Your task -> Please reproduce the whole listing below word for word, leaving out the pictures.

Extracted data listing ->
(begin)
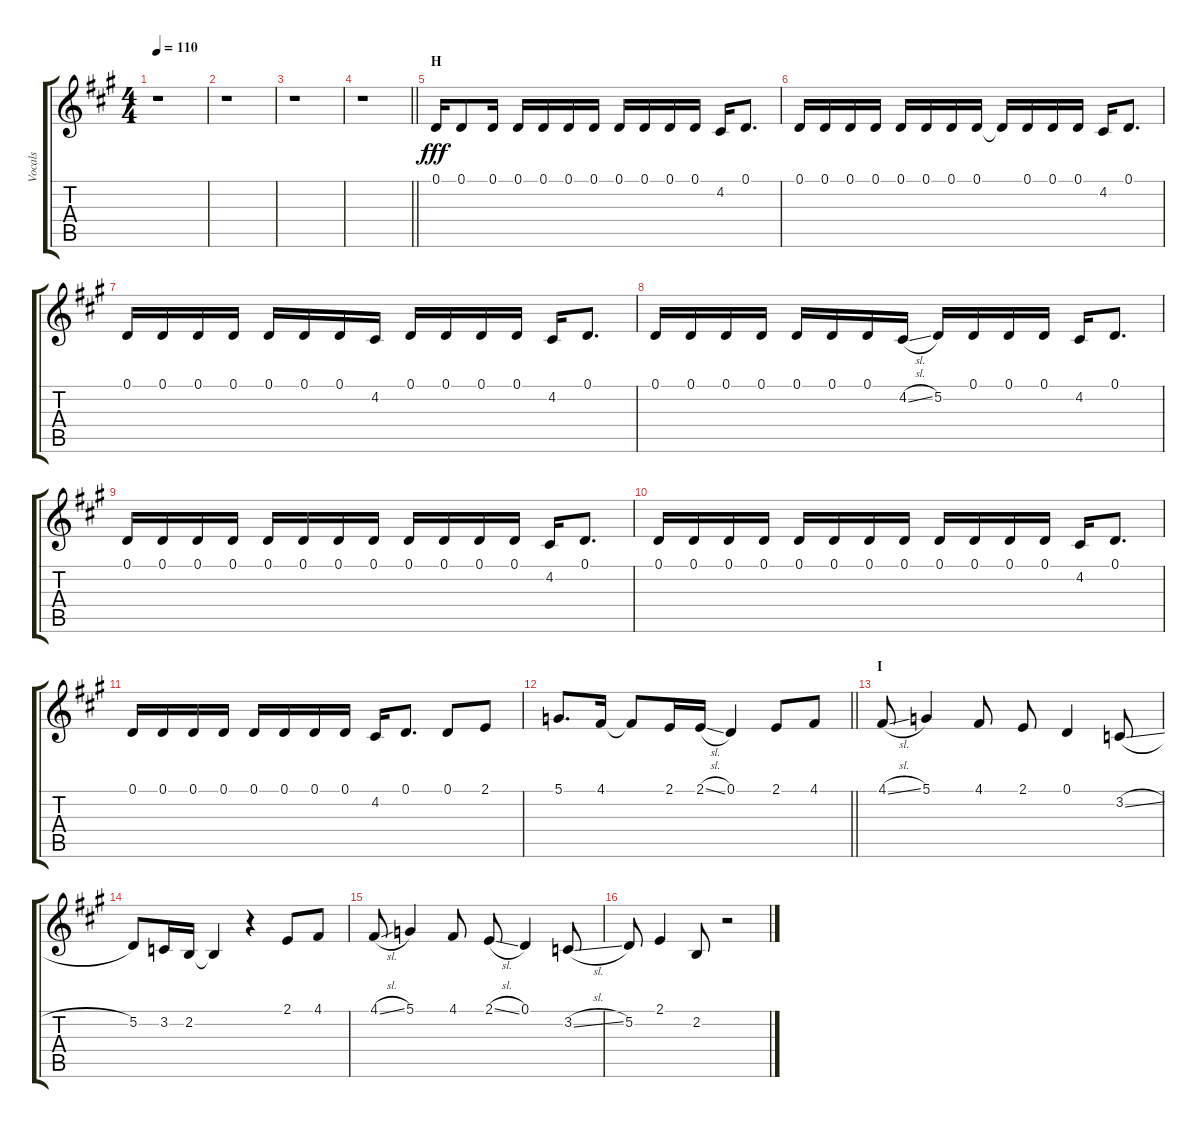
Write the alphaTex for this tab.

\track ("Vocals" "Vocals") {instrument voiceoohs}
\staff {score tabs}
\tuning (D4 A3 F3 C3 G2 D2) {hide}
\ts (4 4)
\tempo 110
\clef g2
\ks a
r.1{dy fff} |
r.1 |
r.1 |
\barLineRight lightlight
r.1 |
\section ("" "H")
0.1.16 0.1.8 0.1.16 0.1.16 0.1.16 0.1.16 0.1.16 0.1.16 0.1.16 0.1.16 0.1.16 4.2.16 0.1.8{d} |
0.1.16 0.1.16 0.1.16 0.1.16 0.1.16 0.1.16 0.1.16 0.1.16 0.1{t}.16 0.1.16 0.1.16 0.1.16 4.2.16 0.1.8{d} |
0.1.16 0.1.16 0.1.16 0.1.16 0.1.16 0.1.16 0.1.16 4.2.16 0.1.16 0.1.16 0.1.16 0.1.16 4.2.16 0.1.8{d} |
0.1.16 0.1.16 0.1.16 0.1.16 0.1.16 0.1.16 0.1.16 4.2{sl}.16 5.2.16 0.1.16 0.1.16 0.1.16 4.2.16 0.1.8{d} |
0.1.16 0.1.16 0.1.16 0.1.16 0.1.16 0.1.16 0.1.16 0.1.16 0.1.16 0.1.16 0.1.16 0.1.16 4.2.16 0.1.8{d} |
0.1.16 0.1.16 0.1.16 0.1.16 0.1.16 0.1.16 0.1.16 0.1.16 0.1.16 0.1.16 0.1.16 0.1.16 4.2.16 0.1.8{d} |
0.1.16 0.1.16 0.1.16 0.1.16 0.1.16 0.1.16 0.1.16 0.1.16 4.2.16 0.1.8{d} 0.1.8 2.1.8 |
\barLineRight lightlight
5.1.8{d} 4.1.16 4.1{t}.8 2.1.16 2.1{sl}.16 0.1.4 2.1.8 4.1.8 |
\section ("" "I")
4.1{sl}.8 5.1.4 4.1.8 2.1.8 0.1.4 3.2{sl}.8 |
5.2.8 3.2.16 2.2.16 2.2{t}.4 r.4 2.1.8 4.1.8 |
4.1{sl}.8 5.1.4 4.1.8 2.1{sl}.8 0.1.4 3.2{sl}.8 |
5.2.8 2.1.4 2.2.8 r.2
(end)
Solved exercise ->
Write the alphaTex for this tab.

\track ("Vocals" "Vocals") {instrument voiceoohs}
\staff {score tabs}
\tuning (D4 A3 F3 C3 G2 D2) {hide}
\ts (4 4)
\tempo 110
\clef g2
\ks a
r.1{dy fff} |
r.1 |
r.1 |
\barLineRight lightlight
r.1 |
\section ("" "H")
0.1.16 0.1.8 0.1.16 0.1.16 0.1.16 0.1.16 0.1.16 0.1.16 0.1.16 0.1.16 0.1.16 4.2.16 0.1.8{d} |
0.1.16 0.1.16 0.1.16 0.1.16 0.1.16 0.1.16 0.1.16 0.1.16 0.1{t}.16 0.1.16 0.1.16 0.1.16 4.2.16 0.1.8{d} |
0.1.16 0.1.16 0.1.16 0.1.16 0.1.16 0.1.16 0.1.16 4.2.16 0.1.16 0.1.16 0.1.16 0.1.16 4.2.16 0.1.8{d} |
0.1.16 0.1.16 0.1.16 0.1.16 0.1.16 0.1.16 0.1.16 4.2{sl}.16 5.2.16 0.1.16 0.1.16 0.1.16 4.2.16 0.1.8{d} |
0.1.16 0.1.16 0.1.16 0.1.16 0.1.16 0.1.16 0.1.16 0.1.16 0.1.16 0.1.16 0.1.16 0.1.16 4.2.16 0.1.8{d} |
0.1.16 0.1.16 0.1.16 0.1.16 0.1.16 0.1.16 0.1.16 0.1.16 0.1.16 0.1.16 0.1.16 0.1.16 4.2.16 0.1.8{d} |
0.1.16 0.1.16 0.1.16 0.1.16 0.1.16 0.1.16 0.1.16 0.1.16 4.2.16 0.1.8{d} 0.1.8 2.1.8 |
\barLineRight lightlight
5.1.8{d} 4.1.16 4.1{t}.8 2.1.16 2.1{sl}.16 0.1.4 2.1.8 4.1.8 |
\section ("" "I")
4.1{sl}.8 5.1.4 4.1.8 2.1.8 0.1.4 3.2{sl}.8 |
5.2.8 3.2.16 2.2.16 2.2{t}.4 r.4 2.1.8 4.1.8 |
4.1{sl}.8 5.1.4 4.1.8 2.1{sl}.8 0.1.4 3.2{sl}.8 |
5.2.8 2.1.4 2.2.8 r.2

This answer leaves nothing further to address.